The point illustrated by these two examples is that “going in” involves traversing outer layers to reach a special, inner point. Similarly, in Sant Mat, “going within” means redirecting our outwardly focused attention inwards; we transcend our surface-level thoughts and reach a level of (super consciousness to experience the higher power which created us and is our life-force. As Maharaj Charan Singh explains in Light on Sant Mat:
Life has a meaning and a purpose. The grand aim of human life is to foster, develop and guide those spiritual homing instincts and try to return to the spiritual home whence we came… This is the aim of evolving and perfecting that wonderful instrument, the brain, which has spiritual centres. These centres can be developed by proper means. All realizations come from within. The kingdom of God is also within. We must therefore go in, that is, turn all our attention and thoughts to the proper inner centre so that we might realize ourselves and then realize God.
This is why we meditate. Meditation is about getting hold of our wayward attention, concentrating and focusing it. Generally, our attention is engaged in the outside world, where it gathers information through the senses. Though we may have experienced spiritual longing – the desire to re-discover our Creator – any search is likely to have taken us outside, to the doctrines and ceremonies of organized religion, whether in temple, gurdwara or church. Though sincere prayer and loving devotion will undoubtedly help us to realize our goal, it is essential we connect with the power of God’s holy spirit within us. The Shabd, Nam, Word or Logos – known by so many different names is mentioned by mystics of all ages and geographical locations, and if we come in touch with that inner spirit, it will carry us back to our source. However, we can find it only inside us, nowhere outside. Sultan Bahu writes:
This body is the temple of the true Lord, in which fragrant gardens abound with eternally fresh blossoms. Inside are the prayer mats, the places for prostration and the means for ritual ablution. Inside is the Ka’ba and the Qibla.
“Inside” is neither far away nor difficult to reach. In Die to Live, Maharaj Charan Singh assures us that:
When you close your eyes, you are there where you should be. Being there, do simran, concentrate. When you close your eyes you are nowhere outside … the idea is that your attention shouldn’t scatter outside, it should be here at the eye centre.

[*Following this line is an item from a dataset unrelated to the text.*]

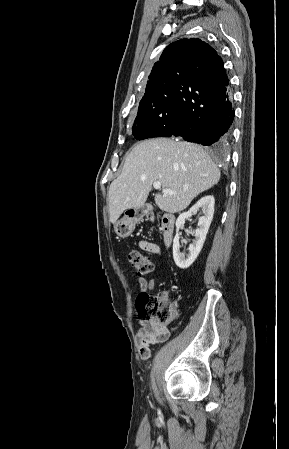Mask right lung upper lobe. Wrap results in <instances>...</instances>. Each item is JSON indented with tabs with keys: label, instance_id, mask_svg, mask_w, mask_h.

Closing our eyes and focusing gently on the darkness at the eye-centre, we repeat the five holy names given to us during initiation and, ignoring distracting thoughts, gradually we deepen our experience of “within”. Maharaj Jagat Singh gave an idea of how carefully and lovingly we should repeat simran when he likened this process to the way a jeweller handles precious stones. Each holy name is like a precious gem being gently placed in position. And the present Master has likened meditating to someone swimming upstream; it is slow, vigorous work, but every effort strengthens the limbs. Similarly daily practice, coupled with our determination to focus the mind, results in deeper concentration.
Whether we see internal visions, become immersed in the light of the inner stages, or hear the Shabd is entirely up to the Master. He oversees our progress and ensures we receive what we need when he thinks fit. But definitely, the deeper the focus and concentration, the greater our sense of peace and stability. This is the garden of concentration, fragrant with blossoms, referred to in Sultan Bahu’s verse. Eventually, the Radiant Form of the Master himself will be manifested within us. The inner Master is a never-failing friend who will be with us forever. In Die to Live, Maharaj Charan Singh explains to a seeker what “within” means, using a very matter-of-fact example:
Q: Master, you tell us that the purpose of meditation is to seek the Lord within, to follow the path within back to the Father, but I can’t seem to fully comprehend the idea that meditation takes us within, that the Lord, the Creator is within me.
A: When at night you sleep and you have a dream, where are you? Is the dream within yourself or is the dream outside your body?… No doubt it is the reproduction of outside associations, but what you see, how you behave, and how you act in a dream – is all that drama within yourself or somewhere outside? It’s purely within. So if a dream can be within the body, why can’t the Radiant Form of the Master or spiritual experience be within the body?